If all goes according to plan, we’ll end up with this for each interface. The sensor will go into an error state if Operational or Admin status goes down. And the traffic stats will be shown in charts.

Interface

Now, to make this all automagic, we need to add a sensor to each device to run the ‘Switch Index.ps1’ script. Just like with our stub sensor, you’ll want to choose “EXE/Script Advanced” for the type. And you’ll probably want to use “Use Windows credentials of parent device” and “Write EXE result to disk”. Under Parameters, we need the following (replacing 9999 with the object id of your stub sensor). The single quotes are to make sure everything makes it’s way to PowerShell correctly.
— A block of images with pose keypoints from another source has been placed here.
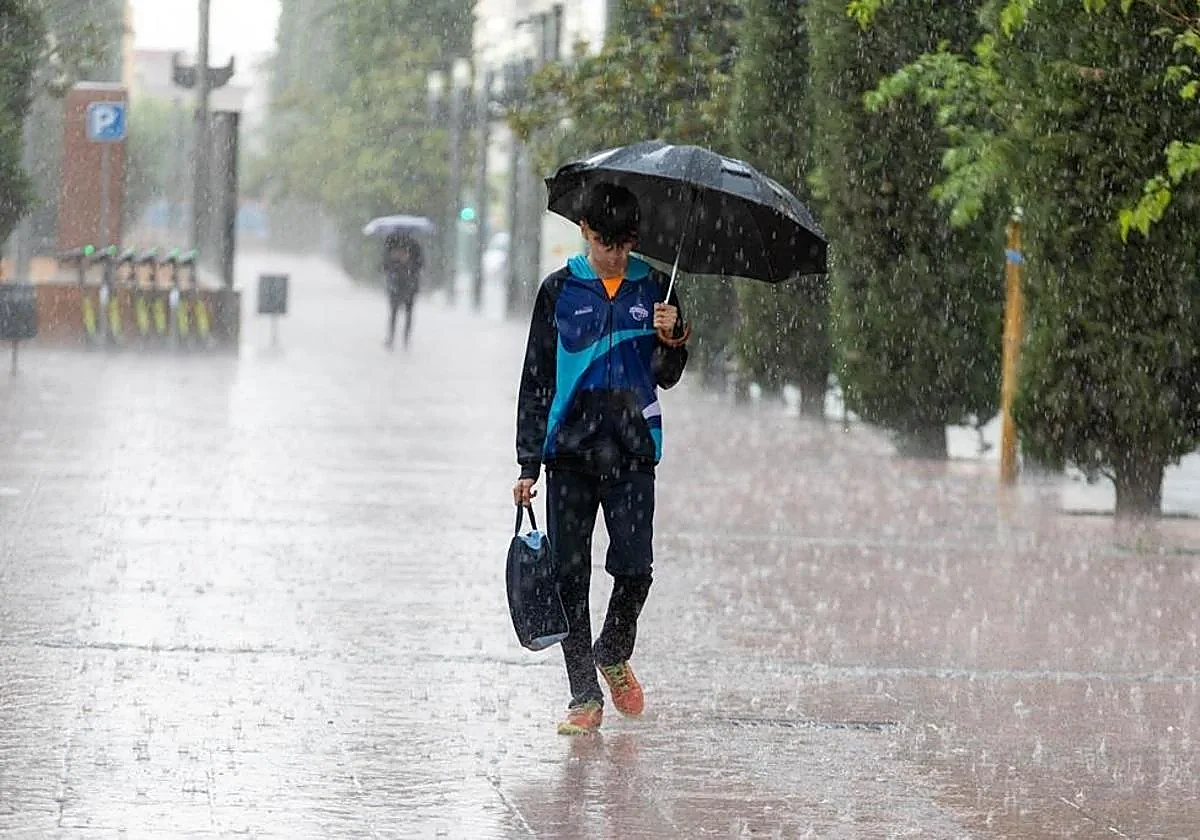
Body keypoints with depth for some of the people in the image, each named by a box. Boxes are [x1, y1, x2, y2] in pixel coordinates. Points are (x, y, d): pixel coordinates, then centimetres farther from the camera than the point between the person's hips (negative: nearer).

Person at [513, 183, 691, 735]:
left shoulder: (652, 290, 8)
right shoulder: (560, 291, 6)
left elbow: (666, 378, 11)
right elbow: (536, 379, 8)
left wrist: (672, 341, -11)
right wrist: (528, 462, 3)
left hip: (631, 451, 0)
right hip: (569, 450, 0)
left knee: (634, 569, -9)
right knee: (570, 575, 0)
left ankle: (613, 656, 20)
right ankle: (585, 695, 9)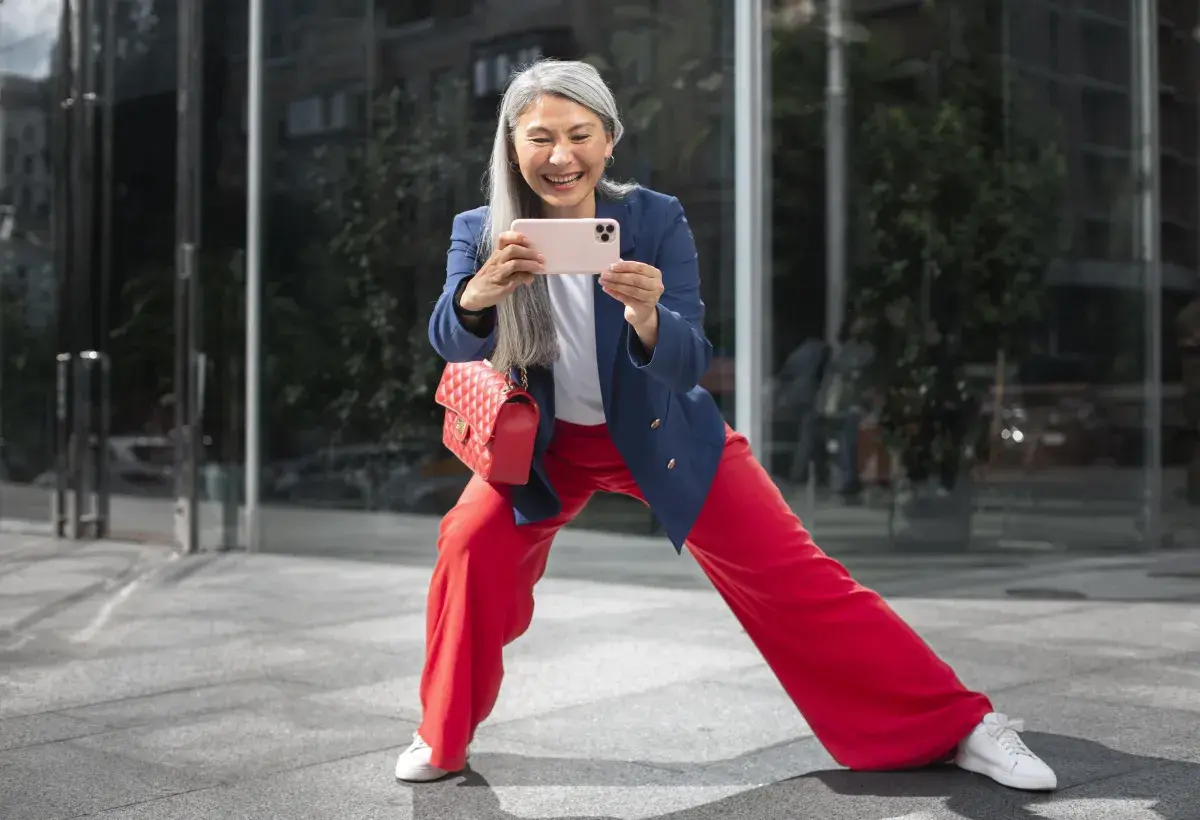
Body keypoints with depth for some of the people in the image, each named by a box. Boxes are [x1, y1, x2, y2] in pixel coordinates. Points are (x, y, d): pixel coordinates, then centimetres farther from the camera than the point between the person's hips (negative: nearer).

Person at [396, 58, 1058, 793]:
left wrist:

'%host' '%snmpcommunity' '2c' '%deviceid' '9999'

That’s it. I set the Switch Index to run every 5 minutes on my core/distro switches and every hour or so on my edge switches. Not only does this force you to monitor important ports. But it also encourages you to label your important ports. Best practices all around!

From here, you could of course collect more or less data depending on your needs, just pay attention to your execution times vs your scan intervals. This should also give you a pretty good idea of how to use PrtgShell.